Writing this article was an excellent opportunity to re-open the third volume of the Art of Computer Programming by Donald E. Knuth. Googling for GPU sorting will return the most interesting references on the subject. The Wikipedia Sorting algorithm page provides some useful information too. Efficient algorithms for GPU sorting can be found in Designing Efficient Sorting Algorithms for Manycore GPUs by Satish, Harris, and Garland. The publications of Duane Merrill describe more recent high performance sorting on GPU (reaching 775 Mkey/s on a NVIDIA GTX 480 for Key+Value sorting).

Downloads

The package contains all host and kernel code, with projects for Linux and Visual Studio 2010. It includes a small OpenCL wrapper providing basic useful functions (MiniCL). The test program will check all the kernels (it takes some time).

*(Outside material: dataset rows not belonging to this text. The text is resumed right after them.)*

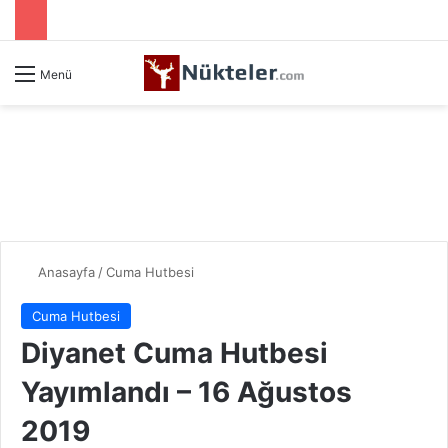
Menü
Anasayfa
/
Cuma Hutbesi
Cuma Hutbesi
Diyanet Cuma Hutbesi
Yayımlandı – 16 Ağustos
2019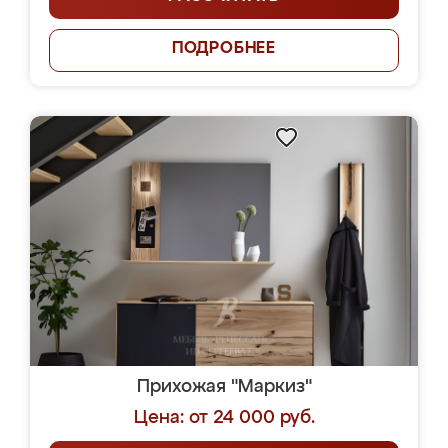
ПОДРОБНЕЕ
Прихожая "Маркиз"
Цена: от 24 000 руб.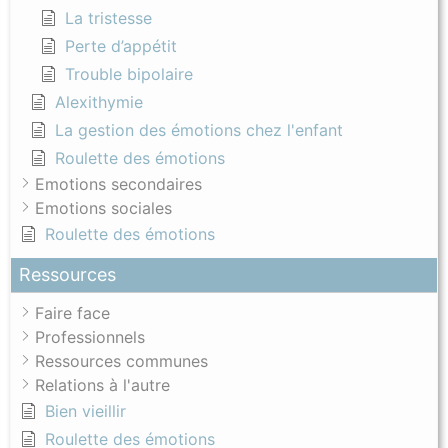
La tristesse
Perte d’appétit
Trouble bipolaire
Alexithymie
La gestion des émotions chez l'enfant
Roulette des émotions
Emotions secondaires
Emotions sociales
Roulette des émotions
Ressources
Faire face
Professionnels
Ressources communes
Relations à l'autre
Bien vieillir
Roulette des émotions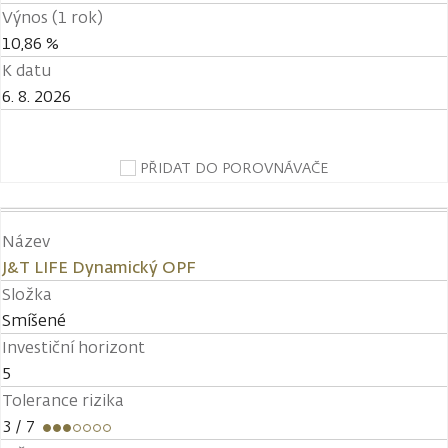
Výnos (1 rok)
10,86 %
K datu
6. 8. 2026
PŘIDAT DO POROVNÁVAČE
Název
J&T LIFE Dynamický OPF
Složka
Smíšené
Investiční horizont
5
Tolerance rizika
3
/ 7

OpenCLsorting-20110625.zip (24 KB), June 2011, all kernels up to Parallel Bitonic II.

Benchmarks

We will sort an input array of N 32-bit unsigned integers keys, with and without an associated 32-bit integer value. For a given N we measure the elapsed wall clock time T, and performance P=10-6.N/T in Mkey/s (million keys per second). To simplify the code, N will always be a power of 2. The measurement loop repeats the sort until a minimal elapsed time is reached, as in the following:

double t0 = getRealTime(); // wallclock time (s)
double dt = 0;
double nit = 0; // total number of calls to sort()
// Double number of iterations until we reach a minimum elapsed time (0.5s here)
for (int it=1;it<=1<<20;it<<=1)
{
  for (int i=0;i<it;i++)
  {
    ok &= algo.sort(c,targetDevice,n,inBuffer,outBuffer); // sort
    c->finish(targetDevice); // wait for kernels to terminate
  }
  dt = getRealTime() - t0; // elapsed time (s)
  nit += (double)it;
  if (dt > 0.5) break; // min time reached?
}
dt /= nit;  // elapsed time per algorithm invocation

The machine used for our experiments has the following configuration: Core i7 950 @4000MHz 12GB RAM, AMD HD6970 Cayman @880Mhz 2GB RAM @1375MHz, Windows 7 64-bit and AMD Catalyst 11.6.

Upper bound of the sorting rate

To get an upper bound of the expected performance, let's imagine we will run K successive kernels, each run reading and writing the entire key array, (4+4).N bytes. Assuming we can reach the advertised 176 GB/s for the HD6970, we get rate < 22,000/K Mkey/s.